Terahertz Imaging, the Wave of the Future
One of the U of A’s most impressive pieces of research equipment is the terahertz imaging system in the lab of electrical engineering professor Magda El-Shenawee. This system uses terahertz radiation, which falls between microwaves and infrared on the electromagnetic spectrum. Though research on terahertz imaging is relatively new, this field has many potential applications in areas including healthcare and security.
Two sides of the system
The terahertz imaging system can scan small objects or large objects. Small objects, such as tissue samples or small electronic devices, can be secured on a tray that moves back and forth. In a chamber below the tray, an antenna emits terahertz rays, which bounce off the sample and returns to a receiver. The signal from the receiver can be viewed on a computer monitor. In the video, you can see the signal change as the waves move across the sample, and the software generates a piece of the final image each time the device scans a piece of the sample. In El-Shenawee’s lab, researchers are studying samples of tissue from breast cancer patients. Because terahertz imaging can detect several distinct characteristics of cancer tissue, doctors could use it to make sure they have removed the entire tumor during a lumpectomy.
Another application of the system is security. The terahertz imaging system can “see” through different materials, such as plastic, and produce an image of what is hidden inside. For example, graduate student Nathan Burford has used the system to measure the size and shape of a metal circuit inside this plastic device.
When Bigger is Better
The system can also handle large objects, up to 70 cm x 70 cm.

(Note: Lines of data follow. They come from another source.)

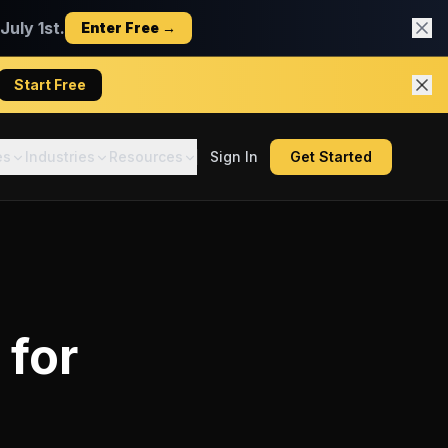
uly 1st.
Enter Free →
Start Free
es
Industries
Resources
Sign In
Get Started
for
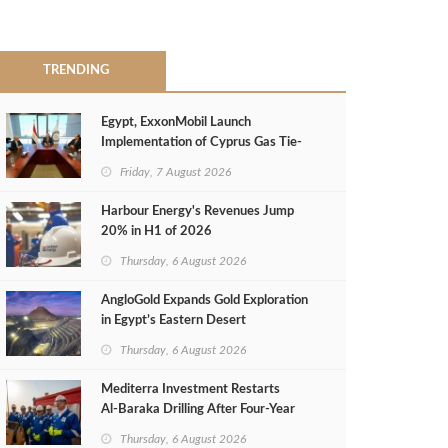
TRENDING
Egypt, ExxonMobil Launch
Implementation of Cyprus Gas Tie-
Back Deal
Friday, 7 August 2026
Harbour Energy's Revenues Jump
20% in H1 of 2026
Thursday, 6 August 2026
AngloGold Expands Gold Exploration
in Egypt’s Eastern Desert
Thursday, 6 August 2026
Mediterra Investment Restarts
Al‑Baraka Drilling After Four‑Year
Pause
Thursday, 6 August 2026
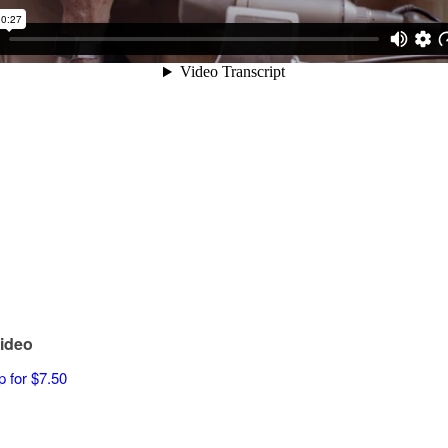
ideo
p for $7.50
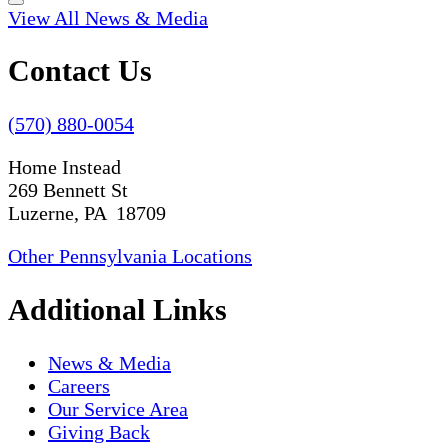
View All News & Media
Contact Us
(570) 880-0054
Home Instead
269 Bennett St
Luzerne, PA 18709
Other Pennsylvania Locations
Additional Links
News & Media
Careers
Our Service Area
Giving Back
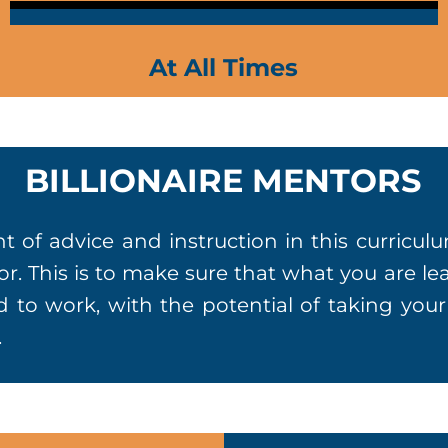
At All Times
BILLIONAIRE MENTORS
 of advice and instruction in this curricu
stor. This is to make sure that what you are l
d to work, with the potential of taking you
.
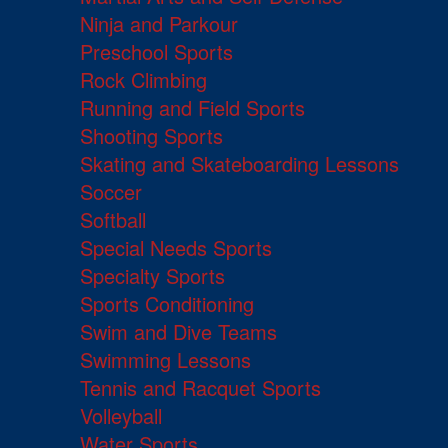
Ninja and Parkour
Preschool Sports
Rock Climbing
Running and Field Sports
Shooting Sports
Skating and Skateboarding Lessons
Soccer
Softball
Special Needs Sports
Specialty Sports
Sports Conditioning
Swim and Dive Teams
Swimming Lessons
Tennis and Racquet Sports
Volleyball
Water Sports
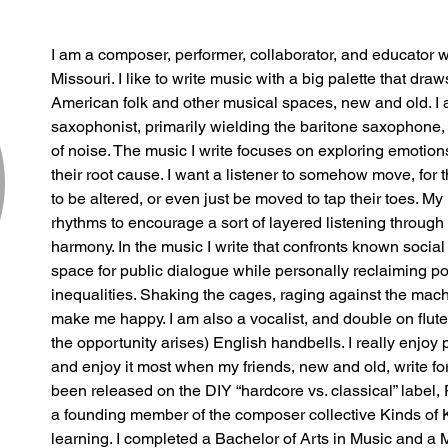
I am a composer, performer, collaborator, and educator 
Missouri. I like to write music with a big palette that dra
American folk and other musical spaces, new and old. I a
saxophonist, primarily wielding the baritone saxophone, 
of noise. The music I write focuses on exploring emotions
their root cause. I want a listener to somehow move, for 
to be altered, or even just be moved to tap their toes. My
rhythms to encourage a sort of layered listening through
harmony. In the music I write that confronts known social i
space for public dialogue while personally reclaiming 
inequalities. Shaking the cages, raging against the mac
make me happy. I am also a vocalist, and double on flute,
the opportunity arises) English handbells. I really enjoy
and enjoy it most when my friends, new and old, write f
been released on the DIY “hardcore vs. classical” label, 
a founding member of the composer collective Kinds of Ki
learning. I completed a Bachelor of Arts in Music and a M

This picture shows the system set up to scan the bottom of a shoe. Terahertz imaging of larger objects has many security applications. Because terahertz radiation is not dangerous, it could be used for screening in places like airports. In addition, screeners or software can isolate individual terahertz wavelengths to look for unique signatures of different materials, such as explosives and narcotics.
Hot and Cold
Other equipment in the lab provides even more flexibility for the system. This device uses liquid helium to keep samples as cold as about -270 degrees Celsius, so the behavior of the materials at different temperatures can be observed using terahertz spectroscopy.
Because of its unique properties, terahertz imaging has the potential to make many changes in our world, from the way doctors look at cancer tissue to the way airports screen for threats. Researchers at the U of A are finding the most effective ways to put this new technology to work.